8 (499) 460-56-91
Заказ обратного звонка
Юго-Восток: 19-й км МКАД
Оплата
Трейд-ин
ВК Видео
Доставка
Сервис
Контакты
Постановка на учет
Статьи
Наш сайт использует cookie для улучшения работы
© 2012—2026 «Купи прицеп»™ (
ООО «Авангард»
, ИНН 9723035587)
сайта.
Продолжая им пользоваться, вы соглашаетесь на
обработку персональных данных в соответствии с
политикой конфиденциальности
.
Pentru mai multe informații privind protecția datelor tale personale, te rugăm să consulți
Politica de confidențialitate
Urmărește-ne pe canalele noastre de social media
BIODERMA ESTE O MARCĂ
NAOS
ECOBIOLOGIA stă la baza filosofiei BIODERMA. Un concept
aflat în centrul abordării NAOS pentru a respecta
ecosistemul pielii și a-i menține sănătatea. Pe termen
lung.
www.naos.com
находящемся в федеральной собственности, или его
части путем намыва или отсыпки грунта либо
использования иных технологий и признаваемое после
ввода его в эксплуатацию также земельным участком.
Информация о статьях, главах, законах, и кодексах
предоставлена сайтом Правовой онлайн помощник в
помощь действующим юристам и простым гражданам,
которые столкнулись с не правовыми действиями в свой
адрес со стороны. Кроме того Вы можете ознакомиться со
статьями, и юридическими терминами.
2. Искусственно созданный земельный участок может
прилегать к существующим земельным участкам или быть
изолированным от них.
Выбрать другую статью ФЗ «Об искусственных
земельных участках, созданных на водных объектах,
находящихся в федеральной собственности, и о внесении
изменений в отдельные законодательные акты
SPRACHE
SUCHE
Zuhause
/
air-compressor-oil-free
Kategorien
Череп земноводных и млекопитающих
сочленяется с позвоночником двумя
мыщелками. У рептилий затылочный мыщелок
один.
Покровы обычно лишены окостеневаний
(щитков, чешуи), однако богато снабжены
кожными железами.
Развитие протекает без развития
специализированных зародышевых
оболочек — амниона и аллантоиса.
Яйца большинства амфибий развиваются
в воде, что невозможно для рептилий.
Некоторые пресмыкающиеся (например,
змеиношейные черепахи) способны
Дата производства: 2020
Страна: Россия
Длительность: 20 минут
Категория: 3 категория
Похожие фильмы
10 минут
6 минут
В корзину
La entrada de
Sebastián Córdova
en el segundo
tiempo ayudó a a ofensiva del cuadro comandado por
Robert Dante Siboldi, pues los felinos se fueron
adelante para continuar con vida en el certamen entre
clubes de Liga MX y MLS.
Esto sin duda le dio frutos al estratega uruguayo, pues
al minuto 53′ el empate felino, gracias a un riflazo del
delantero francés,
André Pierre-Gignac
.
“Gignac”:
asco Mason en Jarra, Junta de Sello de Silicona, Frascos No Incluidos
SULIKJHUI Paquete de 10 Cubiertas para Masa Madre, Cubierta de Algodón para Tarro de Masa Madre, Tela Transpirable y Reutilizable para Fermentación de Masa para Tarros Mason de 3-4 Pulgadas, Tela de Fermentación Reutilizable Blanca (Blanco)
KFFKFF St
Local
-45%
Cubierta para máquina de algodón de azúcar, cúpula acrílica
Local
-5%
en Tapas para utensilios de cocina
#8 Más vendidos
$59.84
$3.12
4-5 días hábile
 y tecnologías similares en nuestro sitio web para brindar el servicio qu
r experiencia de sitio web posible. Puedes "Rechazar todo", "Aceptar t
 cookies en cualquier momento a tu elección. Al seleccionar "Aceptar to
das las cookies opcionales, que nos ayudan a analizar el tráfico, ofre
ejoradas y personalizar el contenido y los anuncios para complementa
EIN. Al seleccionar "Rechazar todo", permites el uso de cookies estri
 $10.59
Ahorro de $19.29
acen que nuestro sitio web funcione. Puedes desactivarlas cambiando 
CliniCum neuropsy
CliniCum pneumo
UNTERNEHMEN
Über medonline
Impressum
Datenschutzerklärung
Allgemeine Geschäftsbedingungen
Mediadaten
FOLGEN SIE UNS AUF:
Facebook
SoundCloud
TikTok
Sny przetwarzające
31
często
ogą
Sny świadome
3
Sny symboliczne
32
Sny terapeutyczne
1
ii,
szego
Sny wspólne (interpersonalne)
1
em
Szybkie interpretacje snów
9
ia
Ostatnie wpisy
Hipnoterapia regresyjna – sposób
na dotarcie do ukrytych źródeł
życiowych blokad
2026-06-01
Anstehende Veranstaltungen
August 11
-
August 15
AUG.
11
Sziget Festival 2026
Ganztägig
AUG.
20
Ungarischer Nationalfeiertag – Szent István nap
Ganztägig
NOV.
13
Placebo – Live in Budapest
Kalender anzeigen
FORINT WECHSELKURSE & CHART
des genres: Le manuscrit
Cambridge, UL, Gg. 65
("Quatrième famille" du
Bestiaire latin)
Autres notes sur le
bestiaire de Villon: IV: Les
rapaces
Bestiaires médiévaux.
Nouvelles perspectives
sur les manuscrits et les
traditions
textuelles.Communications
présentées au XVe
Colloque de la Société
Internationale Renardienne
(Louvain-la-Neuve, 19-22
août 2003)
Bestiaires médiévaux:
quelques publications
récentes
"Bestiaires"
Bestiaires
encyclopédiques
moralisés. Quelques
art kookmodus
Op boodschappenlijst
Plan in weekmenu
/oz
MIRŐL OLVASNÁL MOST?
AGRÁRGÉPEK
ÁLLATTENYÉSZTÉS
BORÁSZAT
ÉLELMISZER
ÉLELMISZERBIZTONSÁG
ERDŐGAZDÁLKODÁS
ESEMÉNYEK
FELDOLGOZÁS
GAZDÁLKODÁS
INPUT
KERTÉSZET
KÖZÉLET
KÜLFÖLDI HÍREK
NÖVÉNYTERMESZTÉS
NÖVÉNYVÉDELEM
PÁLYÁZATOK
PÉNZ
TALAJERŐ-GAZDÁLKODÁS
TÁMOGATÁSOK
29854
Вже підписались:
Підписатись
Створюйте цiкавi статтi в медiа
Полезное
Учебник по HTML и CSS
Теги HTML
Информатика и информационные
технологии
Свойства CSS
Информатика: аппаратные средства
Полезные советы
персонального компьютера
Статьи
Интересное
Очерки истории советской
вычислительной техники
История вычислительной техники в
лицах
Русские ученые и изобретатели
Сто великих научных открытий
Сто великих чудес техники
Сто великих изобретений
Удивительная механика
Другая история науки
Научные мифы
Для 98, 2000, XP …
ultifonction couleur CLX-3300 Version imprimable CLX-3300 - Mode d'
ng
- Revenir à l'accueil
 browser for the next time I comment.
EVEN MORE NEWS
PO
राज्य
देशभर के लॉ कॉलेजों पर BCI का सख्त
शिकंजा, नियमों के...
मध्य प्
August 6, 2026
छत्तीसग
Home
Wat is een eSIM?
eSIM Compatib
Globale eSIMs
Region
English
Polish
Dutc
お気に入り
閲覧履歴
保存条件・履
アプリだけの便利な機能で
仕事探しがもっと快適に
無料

===

DIRECTIVE
Among the lines above, find those carrying the word "cookies" and copy them out.

OUTPUT OF THE EXERCISE
 cookies en cualquier momento a tu elección. Al seleccionar "Aceptar to
das las cookies opcionales, que nos ayudan a analizar el tráfico, ofre
EIN. Al seleccionar "Rechazar todo", permites el uso de cookies estri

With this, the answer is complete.